Credo che il consumo si andrà sempre di più a dividere in due filoni: il giovane incline a sperimentare e ad assaggiare cose nuove, spesso quindi miscelate, vedrà il whisky sempre di più come un distillato ‘pop’ e smitizzato; però ci sarà sempre anche chi coltiverà il culto di una bevuta più riflessiva e raffinata, col distillato assaporato in purezza. E poi non dimentichiamoci che per certi whisky, superata una certa fascia di qualità e di prezzo, l’unico modo di berli rimane quello per così dire meditativo.

A questo proposito, quale futuro vedi per il whisky nella miscelazione, dopo la     clamorosa esplosione del bartending in questi ultimi anni? 

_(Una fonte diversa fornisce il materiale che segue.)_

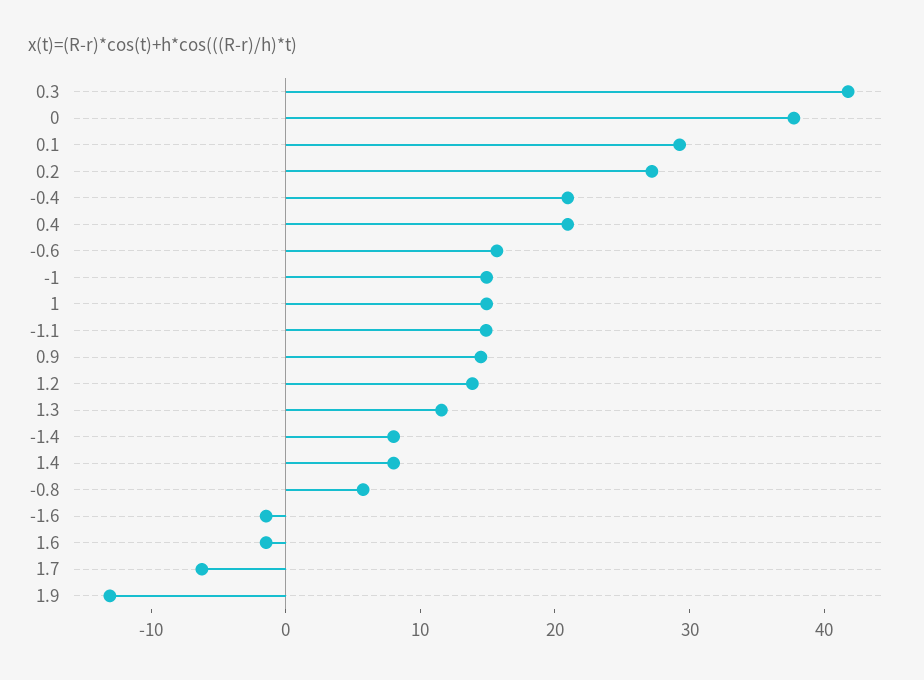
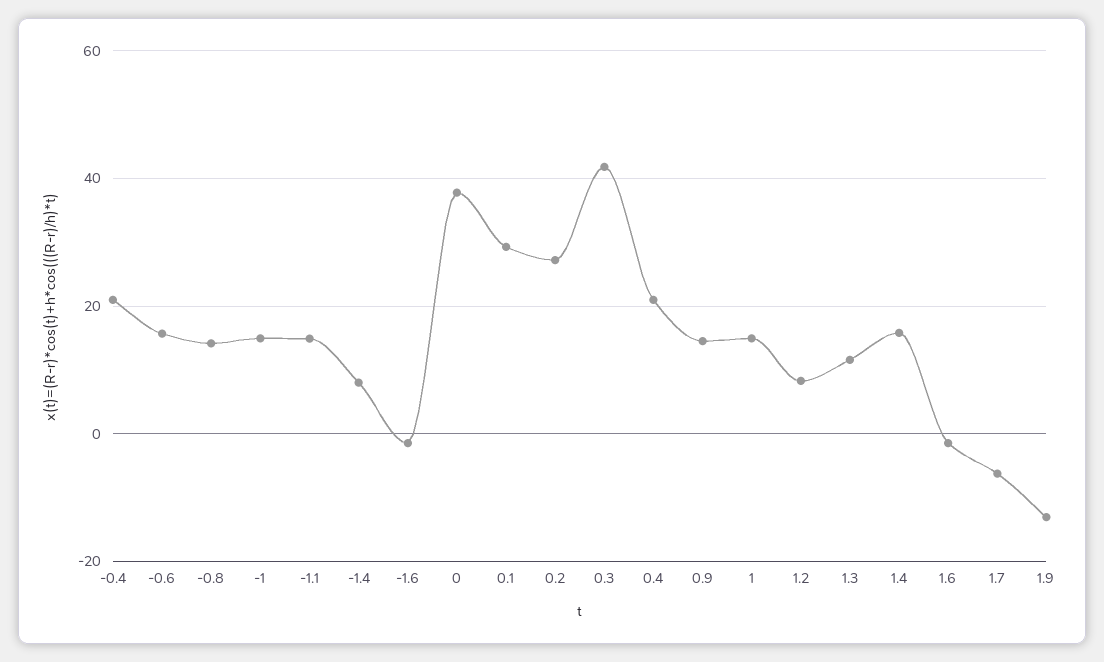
  {
    "0.3": 42,
    "0": 38,
    "0.1": 30,
    "0.2": 28,
    "-0.4": 20,
    "0.4": 20,
    "-0.6": 16,
    "-1": 14,
    "1": 14,
    "-1.1": 14,
    "0.9": 14,
-   "1.2": 14,
+   "1.2": 8,
    "1.3": 12,
    "-1.4": 8,
-   "1.4": 8,
+   "1.4": 16,
-   "-0.8": 6,
+   "-0.8": 14,
    "-1.6": -2,
    "1.6": -2,
    "1.7": -6,
    "1.9": -14
  }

Sono convinto che questa tendenza, nata negli Stati Uniti e a Londra, sarà vincente anche per i prossimi anni. Inizialmente tutto questo si è accompagnato al boom della produzione di bourbon oltreoceano, dove sono nate anche molte microdistillerie interessanti, ma poi il fenomeno è diventato globale e ha toccato naturalmente anche lo Scotch. Come Diageo abbiamo voluto rappresentare il ritorno del whisky nelle vesti di distillato da miscelazione 11214380_1057752664252185_7980521310612086462_ncontribuendo alla realizzazione di Music & Cocktails, un nuovo programma andato in onda su Sky Arte. Qui musica, bartending e un grande single malt come Talisker si prendono a braccetto in un mix dal fascino assieme antico e moderno. Più in generale la novità molto interessante è il cambio di prospettiva dei barman, che prima per le loro creazioni lavoravano sui bourbon, sui rye o sui blended whisky, mentre oggi c’è voglia di osare e sperimentare miscelando i più preziosi e complessi single malt. Io ero tra gli scettici della vecchia scuola purista, ma devo ammettere che certi risultati sono davvero sorprendenti.

E in Italia, quale futuro? Di fronte ai numeri del mercato statunitense e di quello asiatico, noi contiamo molto poco. In che direzione si muoverà Diageo? Qualità,    quantità o sopravvivenza?  

Quello che frega l’Italia in effetti sono i volumi di consumo. Le multinazionali, avendo per definizione a disposizione il mondo intero come mercato, tendono a dirigere gli investimenti dove il ritorno sarà poi massimo. Il consumatore asiatico oggi ama spendere anche per una questione di status, ma soprattutto è un grande consumatore, al contrario del bevitore italiano. Poi però quando andiamo a vedere la qualità, scopriamo che il consumatore nostrano è tra i meglio piazzati al mondo. E questo lo si vede molto bene anche nel consumo di rum e ovviamente di vino. Insomma, beviamo poco ma bene. Ed è per questa ragione che per il mercato italiano stiamo promuovendo bene il Johnnie Walker Blue Label, l’imbottigliamento premium della serie.